We want to avoid getting so many fields in graylog(avoiding hitting 1000 fields limit in one index).

The graylog setup A today is:

• 1 graylog input for all 4 logs: Application, Security, Setup, System.
• 1 stream for all 4 logs.
• 1 index for all 4 logs.

We are considering some alternatives,

Alternative setup B:
• 1 graylog input for all 4 logs.
• 1 stream and sream rule for each of the 4 logs(Field Channel must match exactly Security etc))= 4 streams with stream rule.
• 1 index for each of the 4 streams= 4 index.

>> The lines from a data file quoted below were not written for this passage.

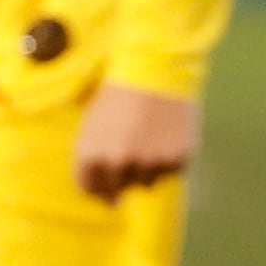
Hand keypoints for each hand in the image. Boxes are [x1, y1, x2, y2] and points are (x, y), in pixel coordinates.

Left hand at [73, 83, 199, 199]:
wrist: (155, 68)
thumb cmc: (119, 94)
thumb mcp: (93, 123)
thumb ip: (93, 158)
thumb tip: (107, 197)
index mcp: (91, 154)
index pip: (89, 188)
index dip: (97, 184)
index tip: (105, 177)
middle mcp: (118, 162)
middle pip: (117, 190)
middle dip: (120, 178)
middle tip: (130, 152)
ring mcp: (149, 162)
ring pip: (146, 182)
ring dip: (147, 167)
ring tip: (149, 135)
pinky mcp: (177, 158)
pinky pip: (171, 171)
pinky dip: (170, 157)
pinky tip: (167, 132)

When we try setup B, my dedicated Security stream still contains 1115 fields.

Alternative setup C:
• 1 graylog input for each of the 4 logs = 4 separate inputs.
• 1 stream for each of the 4 logs= 1 index per input.
• 1 index for each of the 4 logs= 1 index per input.

Any thoughts about this?
BR Andreas
============Update=============
Thanks for the input on this matter @jochen
We decided on “Alternative Setup B”, and it works.
No fields limit warnings.
We also made a “garbage” stream and index that collects anything that’s not captured by the 4 streams and their rules just to be aware of anything “wrong”. We collect about 2500 W7 nxlog clients and it seems ok after 2 weeks.

@Magneton, yes we will probably collect Power shell logs too, as they might contain logs related to security.
We use the event viewer to create queries, that’s a good input on the matter.
Regarding your question about best practice to have individual index for a stream, it seems like a good practice, but as always it depends on the data :slight_smile:


(Jochen) #2

I’d go with setup B or, if you really need or want to manage 4 inputs, setup C.

As long as the messages are sorted into the 4 separate streams and are removed from the “All messages” stream, this should work (given that the messages in these 4 categories have less than 1000 distinct field names per index).

If everything fails, you can use the Processing Pipeline to remove any fields you don’t need from the messages and reduce the cardinality of message fields that way.


(Jake Smith) #3

Githubkatten,

Why don’t you try to use filters on your NXlog configuration rather than sending everything?

This will cut down the fields and the event noise received by Graylog.

You can use event viewer in Windows to create your queries.

You are also missing logging some important things such as powershell logs.

Just do a search for nxlog github and you will find many examples.

Cheers

Jake


(Jake Smith) #4

Jochen,

Sorry for hijacking the thread, but i wanted to ask.

Is it best practice to have individual indexes for a stream?

Cheers Jake


(system) #5

This topic was automatically closed 14 days after the last reply. New replies are no longer allowed.